_Page text_
Pinggu district prides itself on the cultivation of the peach.

In 2009, it represented a growing area of over 6,000 hectares and an annual output of 270 million kilograms of more than 200 varieties of peaches in four major categories. Providing employment for over 150,000 people, Pinggu peaches are also an important source of economic growth for the people in the region. Peaches originated in China and have been cultivated there for thousands of years. The peach tree has special significance in Chinese culture, with it being considered to be the “tree of life,” and peaches are recognized as symbols of immortality and unity. What sets Pinggu peaches apart from those cultivated in other regions are their beautiful colors, high sugar content, unique flavor and large size. These characteristics are a direct result of the unique geographical properties of Pinggu. With mountains on three sides and plains at its center, Pinggu’s fresh air, low pollution, sandy soil, plentiful water supply and the marked difference between day and night temperatures make for ideal peach growing conditions. By 2005 orchard owners were exporting them to over twenty provinces in China as well as foreign markets such as Brunei, the European Union, Russia, Singapore and Thailand.

To register a Geographical Indication for Pinggu peaches, orchard owners and the Pinggu government formed the Pinggu County Production and Distribution Service Center of Agricultural Products (PDSCAP). This alliance resulted in the Pinggu peach being the first agricultural product to have its GI registered in China in 2002.

==Transportation==
The planned Pinggu line will connect the District to the Beijing Subway system.

_Source material_
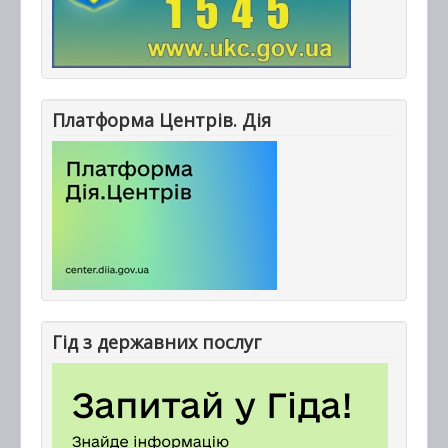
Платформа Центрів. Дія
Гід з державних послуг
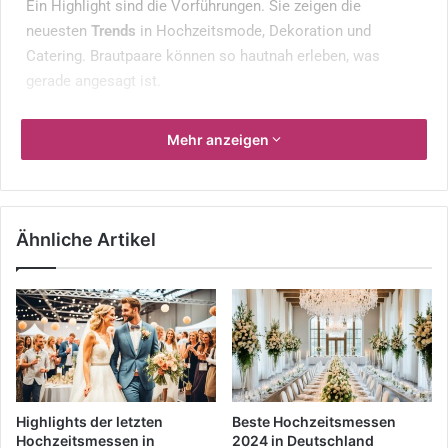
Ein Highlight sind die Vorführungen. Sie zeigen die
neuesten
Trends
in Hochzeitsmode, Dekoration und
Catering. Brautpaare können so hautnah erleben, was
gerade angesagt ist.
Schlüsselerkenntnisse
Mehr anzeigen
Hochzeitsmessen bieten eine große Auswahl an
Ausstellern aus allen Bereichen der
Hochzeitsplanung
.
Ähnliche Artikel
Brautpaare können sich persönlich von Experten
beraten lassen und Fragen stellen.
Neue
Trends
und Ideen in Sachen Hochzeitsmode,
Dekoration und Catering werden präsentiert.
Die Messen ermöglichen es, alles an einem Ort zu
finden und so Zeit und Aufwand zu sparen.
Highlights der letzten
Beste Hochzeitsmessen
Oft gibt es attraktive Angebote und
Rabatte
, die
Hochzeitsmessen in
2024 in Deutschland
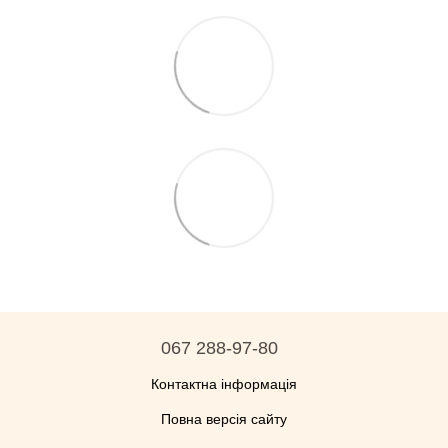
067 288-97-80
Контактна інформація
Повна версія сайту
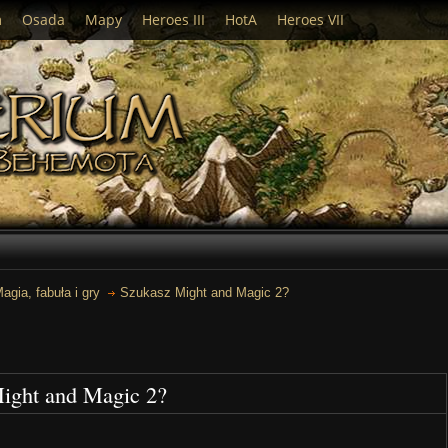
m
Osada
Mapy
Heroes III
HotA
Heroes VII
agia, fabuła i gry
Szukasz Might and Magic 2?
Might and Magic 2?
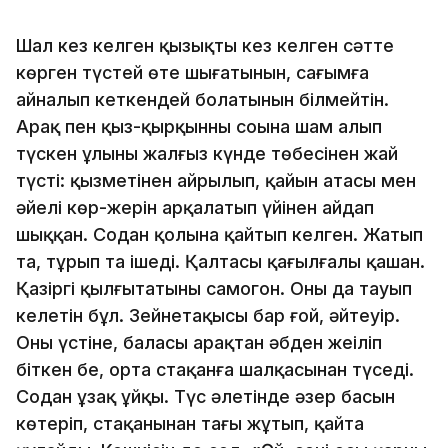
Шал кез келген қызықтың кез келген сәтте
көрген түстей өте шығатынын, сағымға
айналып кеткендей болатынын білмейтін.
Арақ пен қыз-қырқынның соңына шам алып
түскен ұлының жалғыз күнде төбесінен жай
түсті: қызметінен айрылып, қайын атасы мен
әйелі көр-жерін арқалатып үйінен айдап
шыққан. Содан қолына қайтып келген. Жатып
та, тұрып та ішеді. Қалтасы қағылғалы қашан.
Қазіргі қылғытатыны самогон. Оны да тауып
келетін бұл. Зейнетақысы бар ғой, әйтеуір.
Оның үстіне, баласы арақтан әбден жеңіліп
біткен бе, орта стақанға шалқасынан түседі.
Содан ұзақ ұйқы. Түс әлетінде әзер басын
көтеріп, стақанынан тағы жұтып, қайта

_Work instructions_
**A.** In the text about Pinggu peaches, what does the Chinese culture consider the peach tree to be?
**B.** From the text about Pinggu peaches, write out the part starting at "To register a" and ending at "China in 2002.".

_Answers by item_
**A.** The "tree of life."

**B.**
To register a Geographical Indication for Pinggu peaches, orchard owners and the Pinggu government formed the Pinggu County Production and Distribution Service Center of Agricultural Products (PDSCAP). This alliance resulted in the Pinggu peach being the first agricultural product to have its GI registered in China in 2002.